Este señor, Mayor Zaragoza, tiene mi teléfono móvil y mi correo electrónico, porque él me los pidió después de cruzarnos varios mensajes y al término de nuestra conversación, que discurrió en un tono de cordialidad y de máxima colaboración por su parte: él no ha desmentido ni a mí ni a nadie de la edición cordobesa de ABC el contenido de la noticia a raíz de sus declaraciones, y hace ya cuatro días que publicamos la información. Las notas que tomé durante la entrevista telefónica, y que conservo, la inmediatez con la que transcribí sus palabras a los minutos de colgar, la experiencia de dos décadas de ejercicio y la diligencia que se le presupone a cualquier periodista que trabaje en esta Casa habrían de bastar para concluir —que se escribe sin tilde— que lo que plasmé sobre el papel se ajustó lo máximo posible a lo que había escuchado unos momentos antes.

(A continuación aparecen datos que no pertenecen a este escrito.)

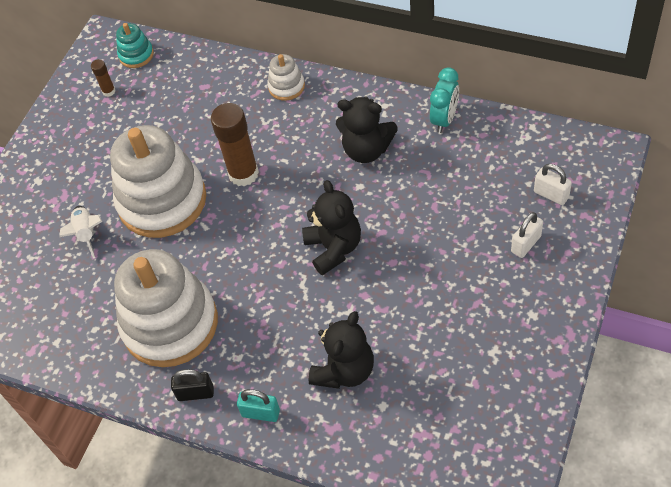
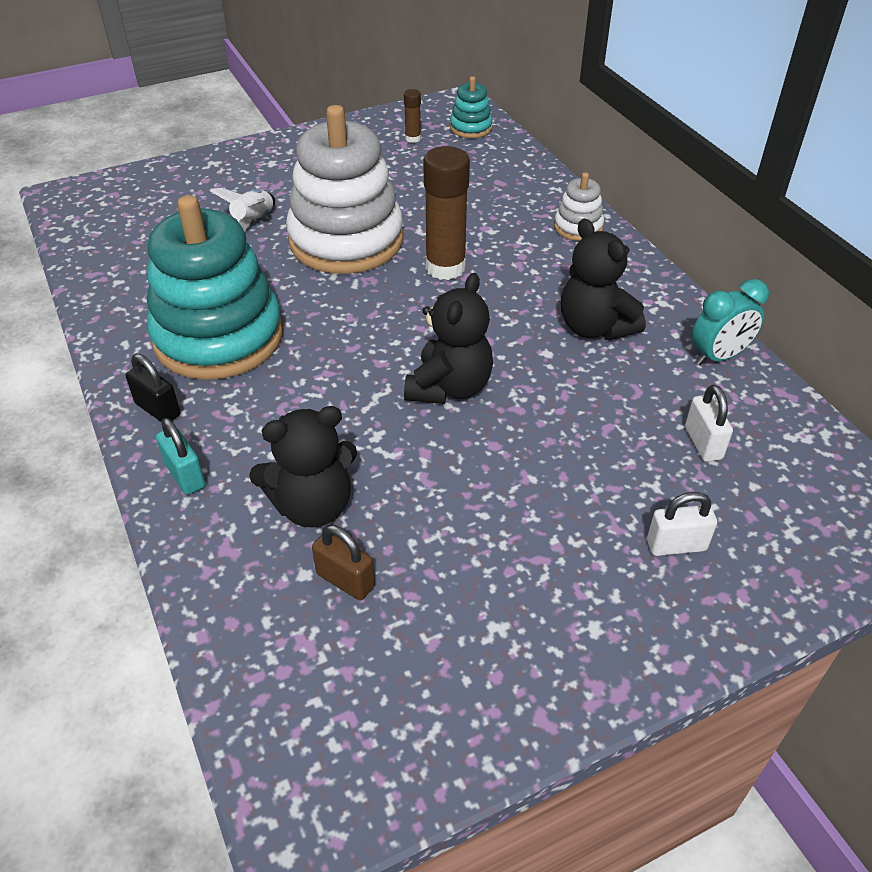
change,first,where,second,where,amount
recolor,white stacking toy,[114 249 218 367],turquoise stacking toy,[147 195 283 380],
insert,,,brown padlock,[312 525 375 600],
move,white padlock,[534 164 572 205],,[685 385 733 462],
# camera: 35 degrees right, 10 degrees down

Pero sucede que el tal jefe de prensa, que no estaba en mi mesa cuando hablé con Mayor Zaragoza; que no escuchó al presidente de la comisión, por ejemplo, negarse a mandarme por correo el informe tal y como le pedí porque, según se excusó, «aunque el documento está acabado sólo lo puede tener el Ayuntamiento por el momento»; pues ese cargo de confianza ciega de la máxima autoridad municipal escribe a trompicones en el móvil que no hubo entrevista y que lo que publicamos «carece de veracidad». Entiendo que para hacer ese tipo de consideraciones hacia un profesional —iba a escribir un compañero— uno ha de saberse con unos méritos incuestionables, porque decirle a un periodista que miente es como reprocharle a un bombero que arrastra conductas de pirómano, a un guardia de tráfico que va de conductor suicida o a un político que mete la mano en las cuentas públicas. El principal patrimonio de un periodista es su credibilidad, su honradez, su palabra. Si le quitas eso, o si lo intentas, le estás quitando todo, o lo estás intentando. Eso habría de saberlo cualquiera que se dedique o se haya dedicado a esto que hacemos a diario.